### What is needed
Output exactly the lines between the one holding "vfov_deg: 35.9" and the last line of the data below, both of those lines included.

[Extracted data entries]
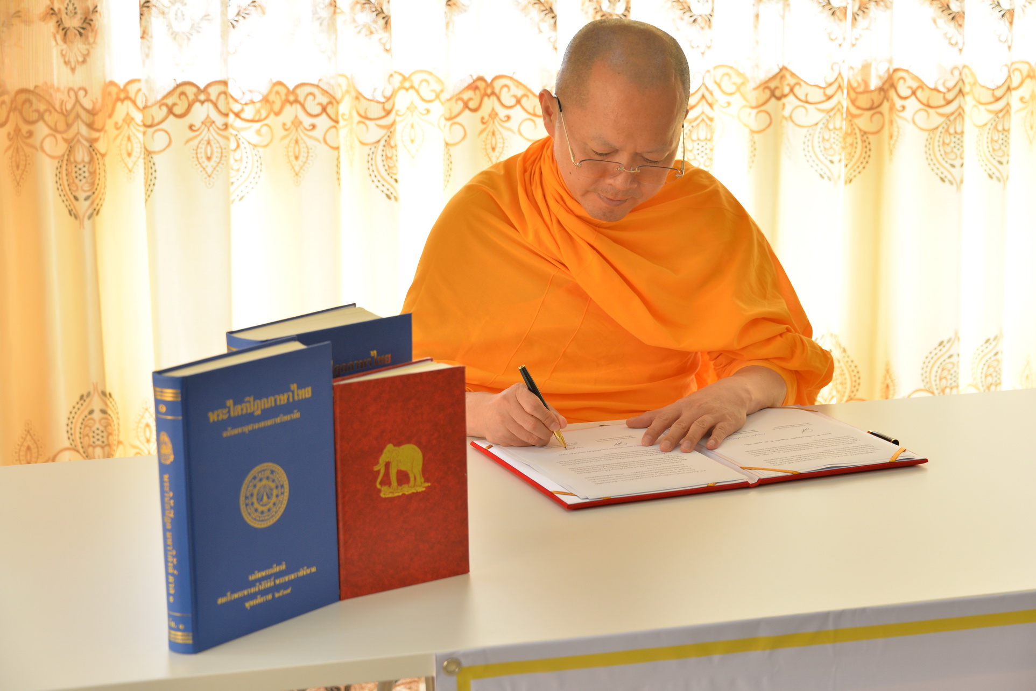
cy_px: 346
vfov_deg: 19.5
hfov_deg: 28.8
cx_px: 518
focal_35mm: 70
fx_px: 2015
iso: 800
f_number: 5.6
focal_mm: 70
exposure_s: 1/160
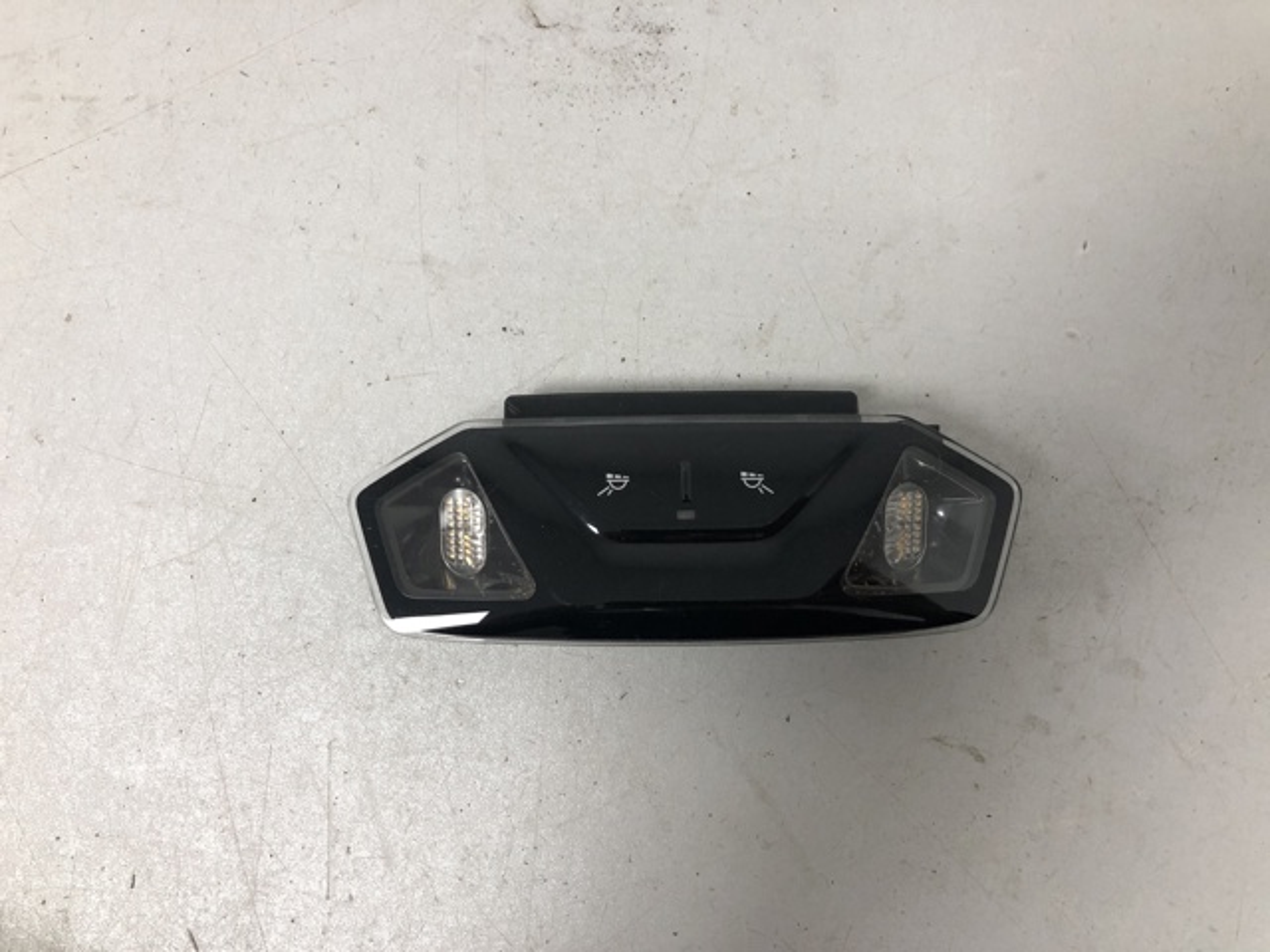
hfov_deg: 63.4
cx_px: 635
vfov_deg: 49.7
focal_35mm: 28
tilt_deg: -84.1
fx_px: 1027
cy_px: 476
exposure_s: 1/25
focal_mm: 4
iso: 40
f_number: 1.8
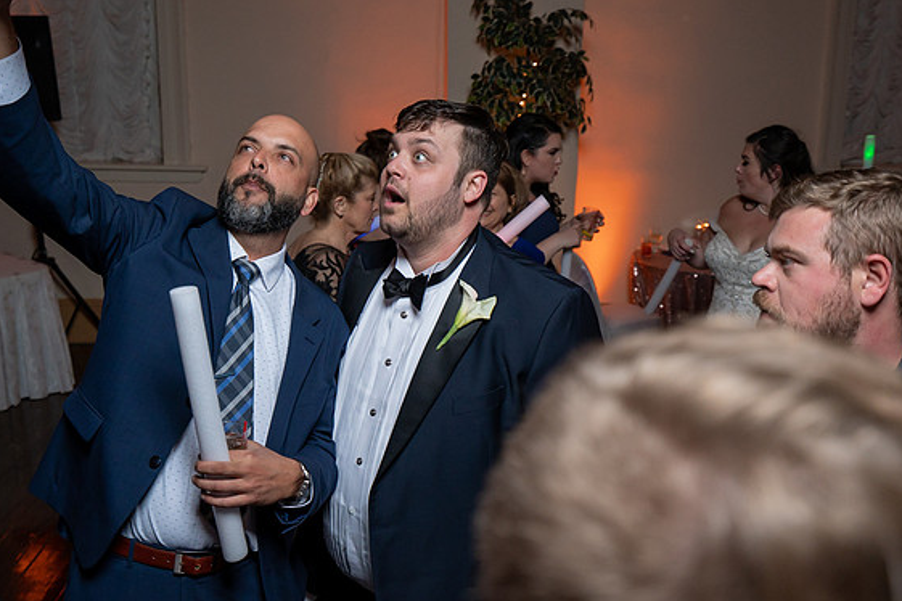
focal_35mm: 37
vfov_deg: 35.9
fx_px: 927
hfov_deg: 51.9
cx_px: 449
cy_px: 296
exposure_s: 1/200
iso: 2000
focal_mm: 35
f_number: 4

### Response
vfov_deg: 35.9
fx_px: 927
hfov_deg: 51.9
cx_px: 449
cy_px: 296
exposure_s: 1/200
iso: 2000
focal_mm: 35
f_number: 4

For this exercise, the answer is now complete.